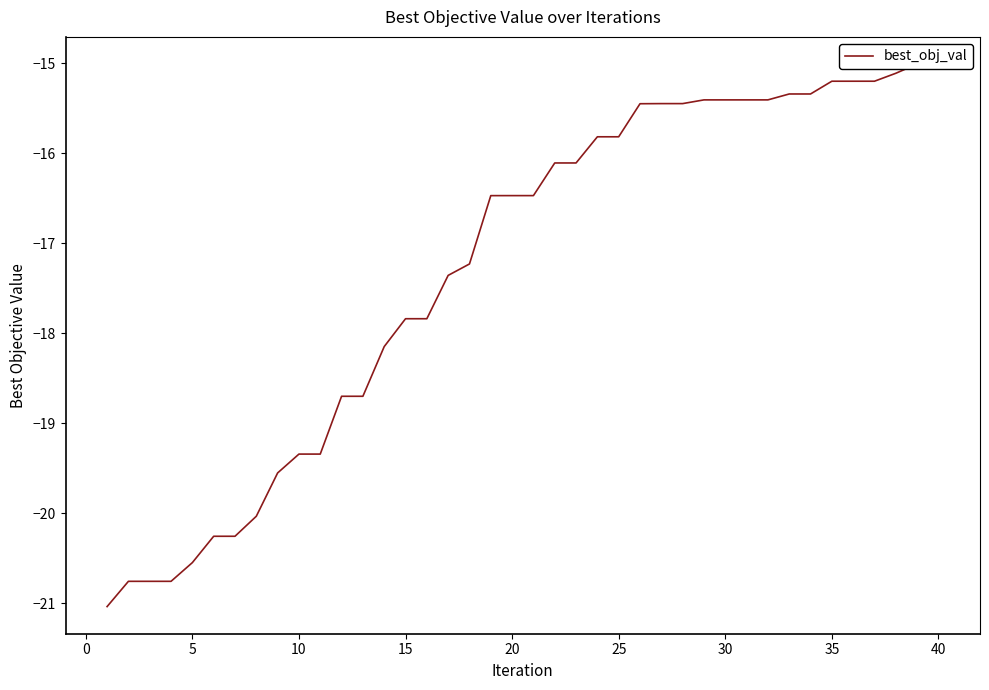

True or false: there are more than 0 points higher than both neighbors.

False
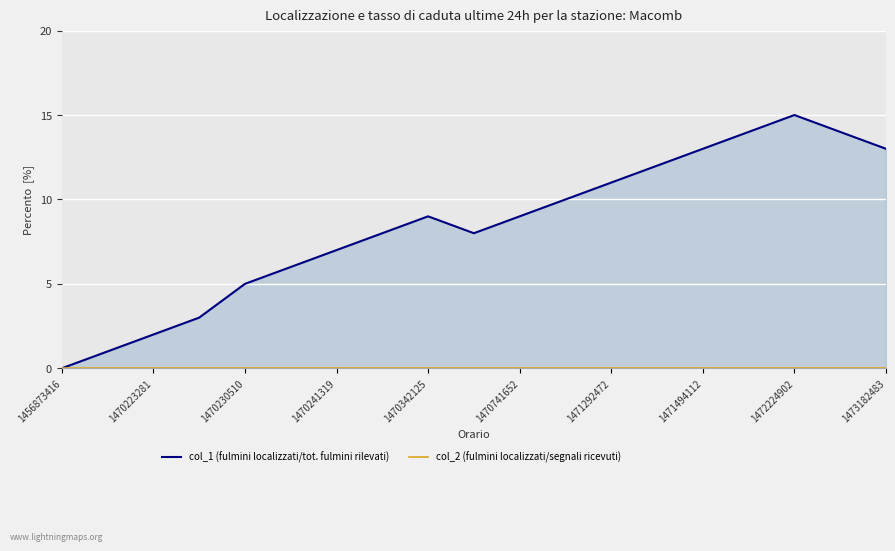

True or false: col_1 (fulmini localizzati/tot. fulmini rilevati) has a value of 12 at 13.

True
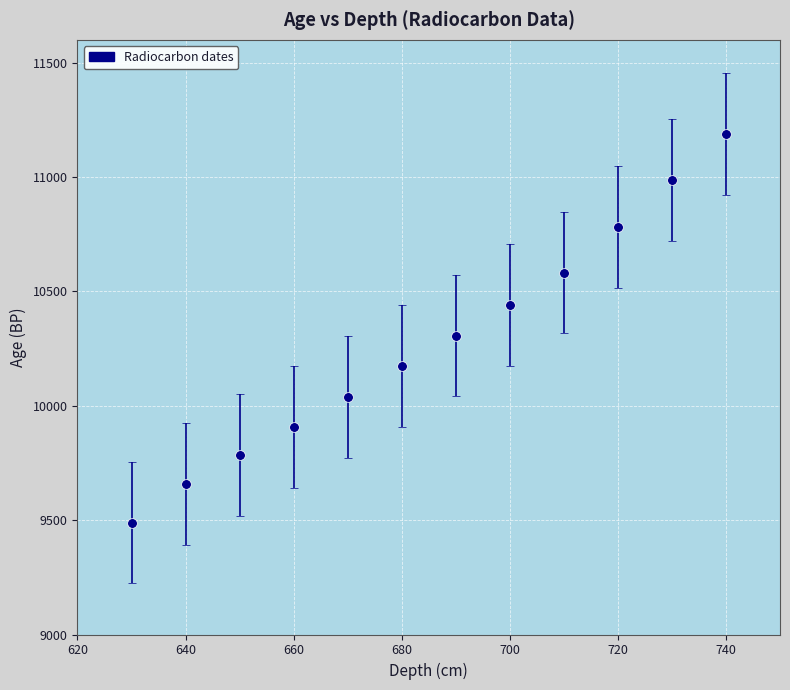

True or false: the data has more than 0 interior local peaks.

False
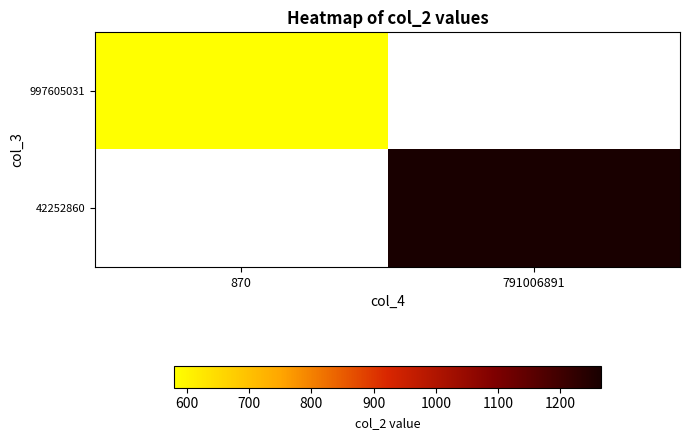

The value of 42252860 at 791006891 is 1264.6. True or false?

True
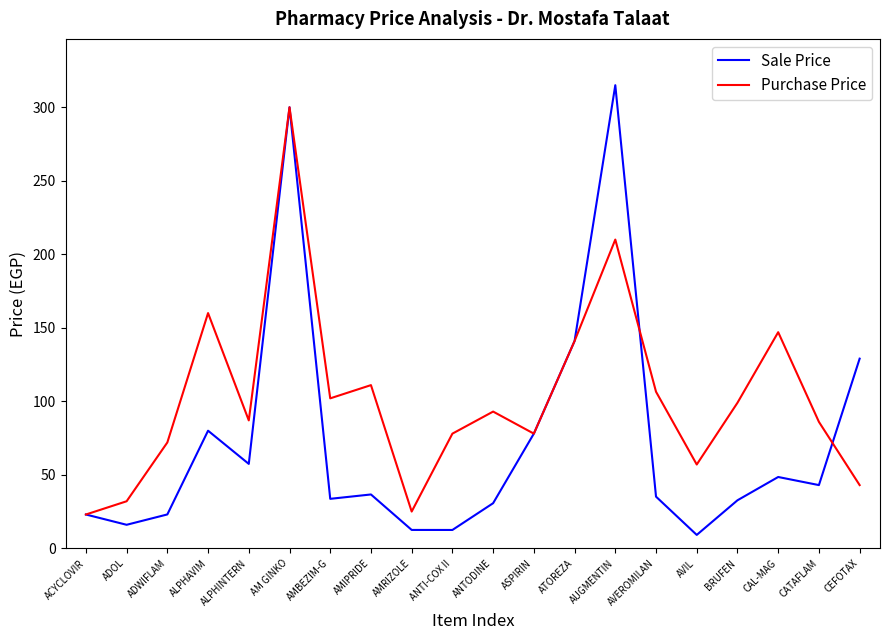

What is the maximum value for Sale Price?

315.0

• • • • • • •

◆ **Goal of the exercise**:
Turn the material from the line with "The value of" through the end of the material into a numbered list, skipping blank lines and leaving out the pictures.

◆ **Response to this exercise**:
1. The value of 42252860 at 791006891 is 1264.6. True or false?
2. True
3. What is the maximum value for Sale Price?
4. 315.0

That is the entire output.